The findings included:
1. Review of the hospital's "Hand Hygiene Program Guidelines" policy revealed, "...Gloves are worn when exposure to blood or body fluids is likely..."
2. Medical record review revealed Patient #3 presented to the hospital's Emergency Department (ED) on 9/29/2020 with complaints of headaches, dizziness, tightness in the head and face and knee pain.
Nurse #2 inserted an intravenous (IV) catheter into the patient's right hand in order to administer IV fluids, Acetaminophen, Pepcid, and Benadryl. The patient was also treated with 2 tablets of Fioricet by mouth.
Patient #3's condition improved, the IV access was discontinued and the patient was discharged home in stable condition.
Patient #3 alleged via the state complaint hotline, that Nurse #2 cut the finger tip off of his glove covering his index finger prior to inserting the IV catheter.
During an interview on 8/4/2021 at 11:17 AM, Nurse #2 was asked if he ever cut the index finger tip off of his gloves when performing venipuncture or IV catheterization. Nurse #2 stated, "Yes, if it's a hard stick, I'll tear off the tip of the pointer [gloved] finger [in order to feel the vein and insert the needle]."

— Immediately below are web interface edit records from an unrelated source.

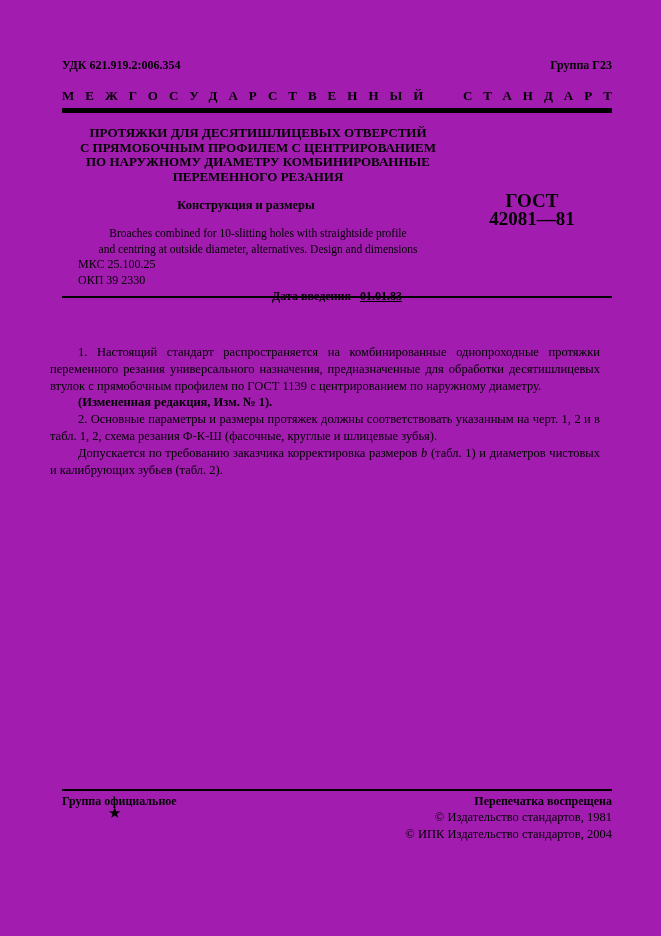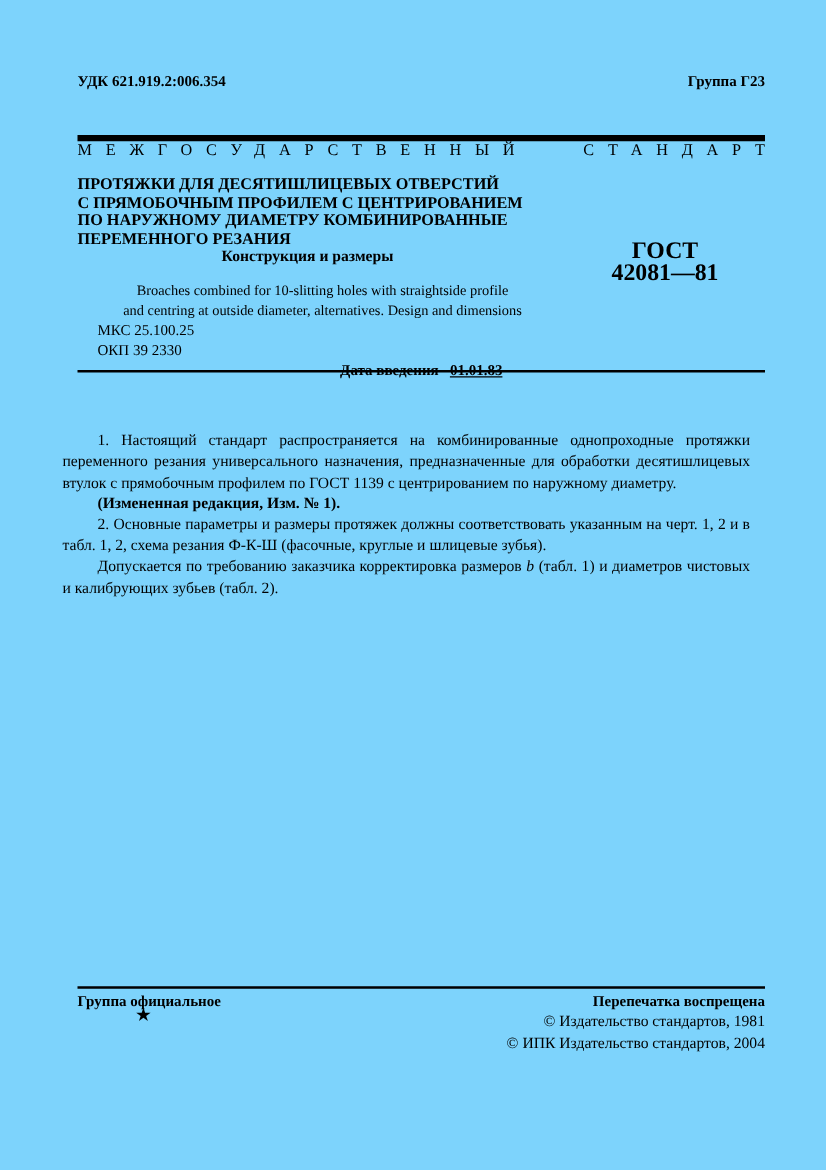--- a/index.html
+++ b/index.html
@@ -1,51 +1,51 @@
 <!DOCTYPE html>
 <html><head>
 <meta charset="utf-8">
 <style>
   html, body { margin: 0; padding: 0; background: #e8e8e8; }
   .page {
     position: relative;
     width: 661px;
     height: 936px;
     margin: 0 auto;
-    background: #7dd3fc;
+    background: #a21caf;
     color: #000000;
     font-family: "Liberation Serif", "DejaVu Serif", serif;
     overflow: hidden;
     box-sizing: border-box;
   }
   .abs { position: absolute; }
 
   .udk-row {
     top: 58px; left: 62px; width: 550px;
     display: flex; justify-content: space-between;
     font-size: 12px; font-weight: bold;
   }
 
   .standard-row {
     top: 88px; left: 62px; width: 550px;
     display: flex; justify-content: space-between;
-    font-size: 13px; font-weight: normal;
+    font-size: 13px; font-weight: bold;
     white-space: nowrap;
-    margin-top: 24px;
   }
   .standard-row .sp { letter-spacing: 11px; }
   .standard-row .sp:last-child { margin-right: -11px; }
 
   .bar-thick {
     top: 108px; left: 62px; width: 550px; height: 5px;
     background: #000;
   }
 
   .title-block {
-    top: 140px; left: 62px; width: 392px;
+    top: 126px; left: 62px; width: 392px;
+    text-align: center;
     font-size: 13px; font-weight: bold;
     line-height: 14.6px;
   }
 
   .subtitle {
     top: 198px; left: 50px; width: 392px;
     text-align: center;
     font-size: 12.5px; font-weight: bold;
   }
 

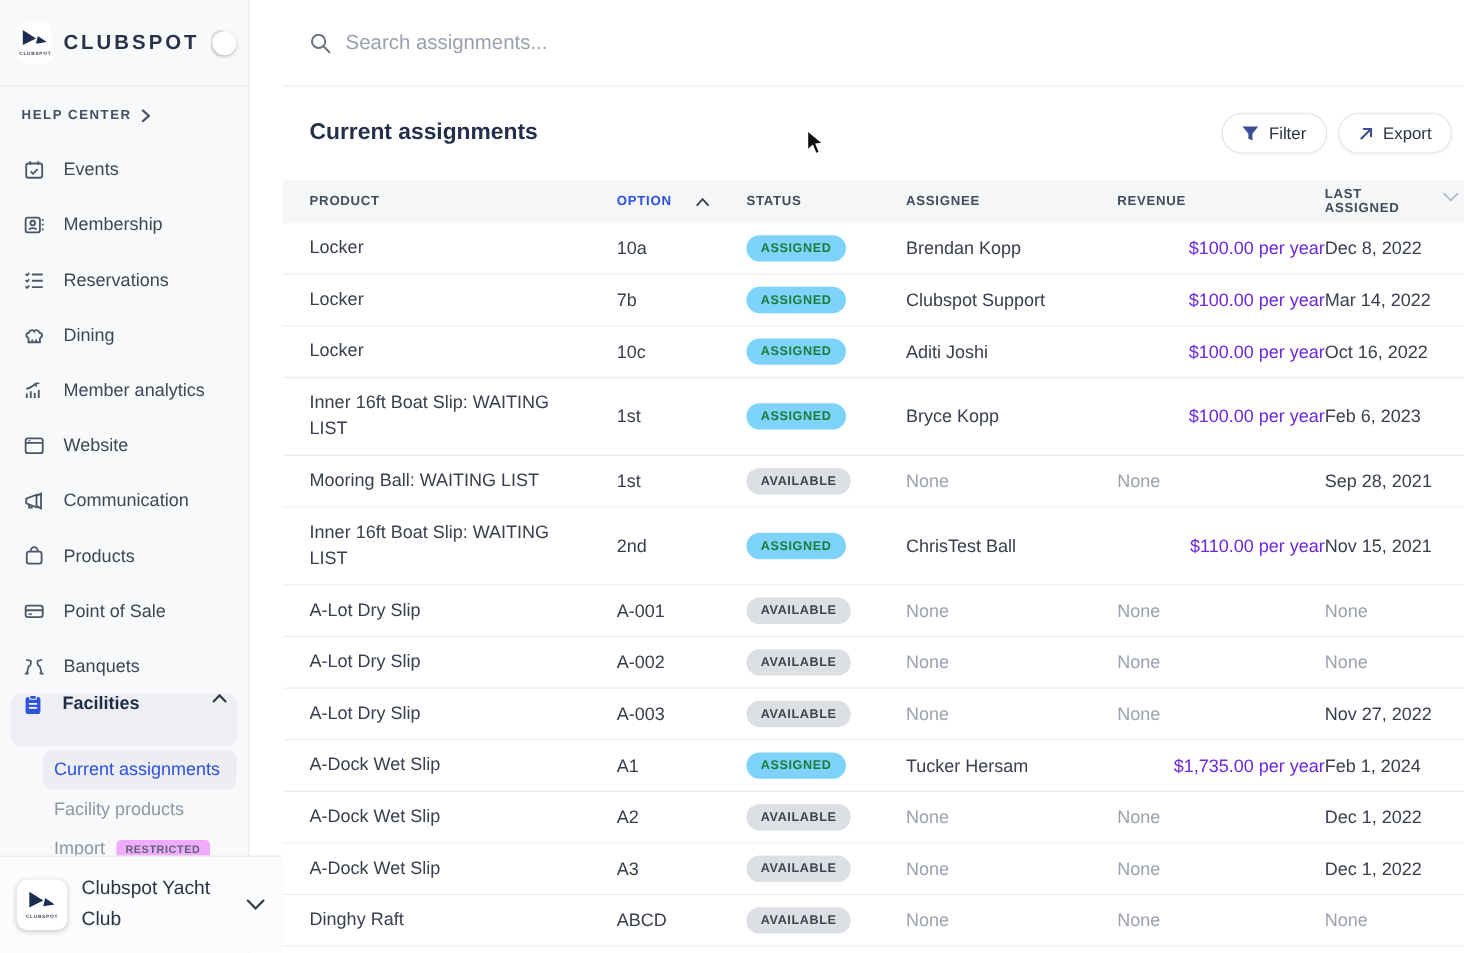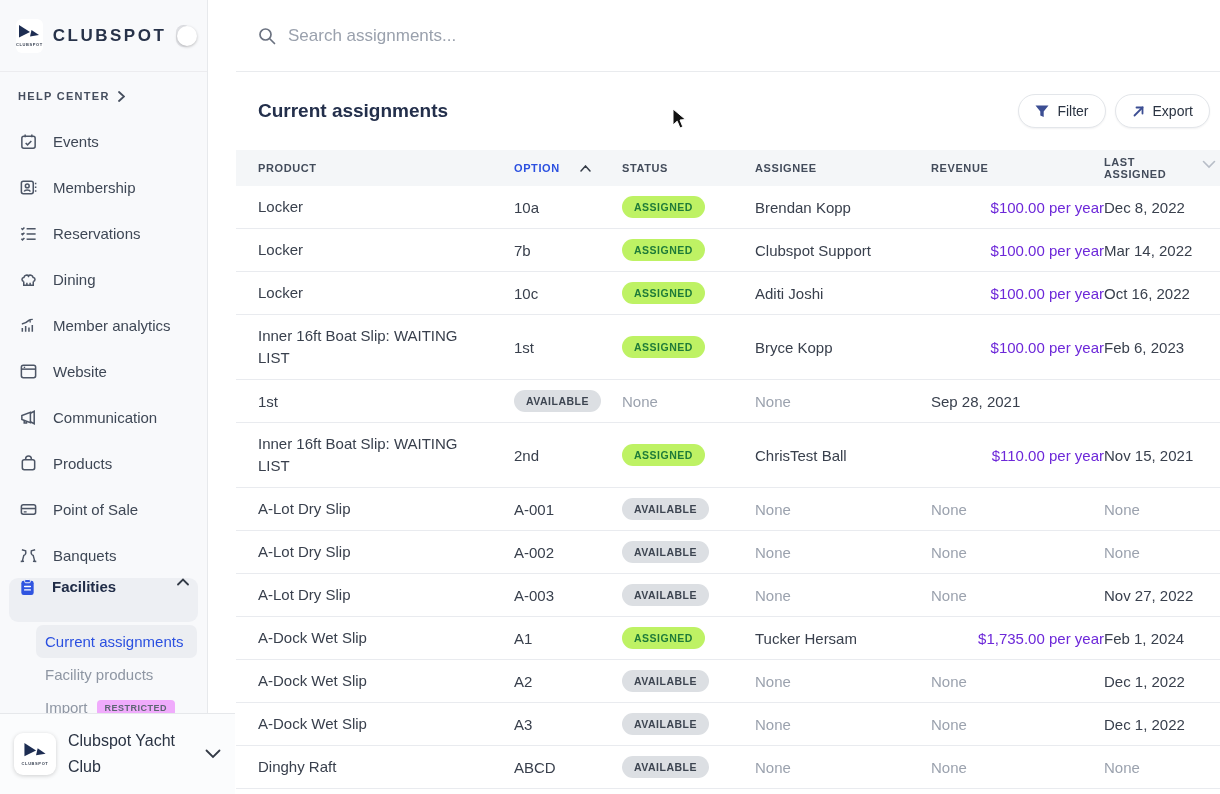--- a/index.html
+++ b/index.html
@@ -71,21 +71,21 @@
   .th { display:flex; align-items:center; gap:20px; }
   .th.sorted { color:#2b50e0; }
   .thead .edge-chevron { position:absolute; right:4px; top:10px; color:#b7bdc7; }
 
   .row { min-height:43px; border-bottom:1px solid #e9ebef; font-size:15px; color:#39404d;
     background:#fff; }
   .row > div { padding:10px 0; }
   .cell-product { padding-right:52px !important; line-height:22px; }
   .badge { display:inline-block; padding:5px 12px; border-radius:12px; font-size:10.5px;
     font-weight:700; letter-spacing:.5px; }
-  .badge-assigned  { background:#bef264; color:#1e7b39; }
+  .badge-assigned  { background:#7dd3fc; color:#1e7b39; }
   .badge-available { background:#dcdfe3; color:#3d4551; }
   .muted { color:#9ba2ae; }
   .link { color:#6d28d9; cursor:pointer;text-align:right; }
 
   .cursor { position:absolute; left:672px; top:108px; pointer-events:none; z-index:50; }
 </style>
 </head>
 <body>
 
 <div class="app">
@@ -344,20 +344,21 @@
       <div class="grid row">
         <div class="cell-product">Inner 16ft Boat Slip: WAITING LIST</div>
         <div>1st</div>
         <div><span class="badge badge-assigned">ASSIGNED</span></div>
         <div>Bryce Kopp</div>
         <div class="link">$100.00 per year</div>
         <div>Feb 6, 2023</div>
       </div>
 
       <div class="grid row">
+        <div class="cell-product">Mooring Ball: WAITING LIST</div>
         <div>1st</div>
         <div><span class="badge badge-available">AVAILABLE</span></div>
         <div class="muted">None</div>
         <div class="muted">None</div>
         <div>Sep 28, 2021</div>
       </div>
 
       <div class="grid row">
         <div class="cell-product">Inner 16ft Boat Slip: WAITING LIST</div>
         <div>2nd</div>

During an interview on 8/4/2021 at 1:10 PM, the Director of Infection Prevention (DIP) stated that staff should wear gloves when there is a "reasonable indication they will be handling something that could be infectious; usually every time they enter a room to do care." The DIP stated it is not acceptable for a nurse to remove the finger tip off of the gloves prior to performing venipuncture or inserting an IV catheter. "No, you [staff] have a reasonable expectation of exposure to a blood borne pathogen if you do that."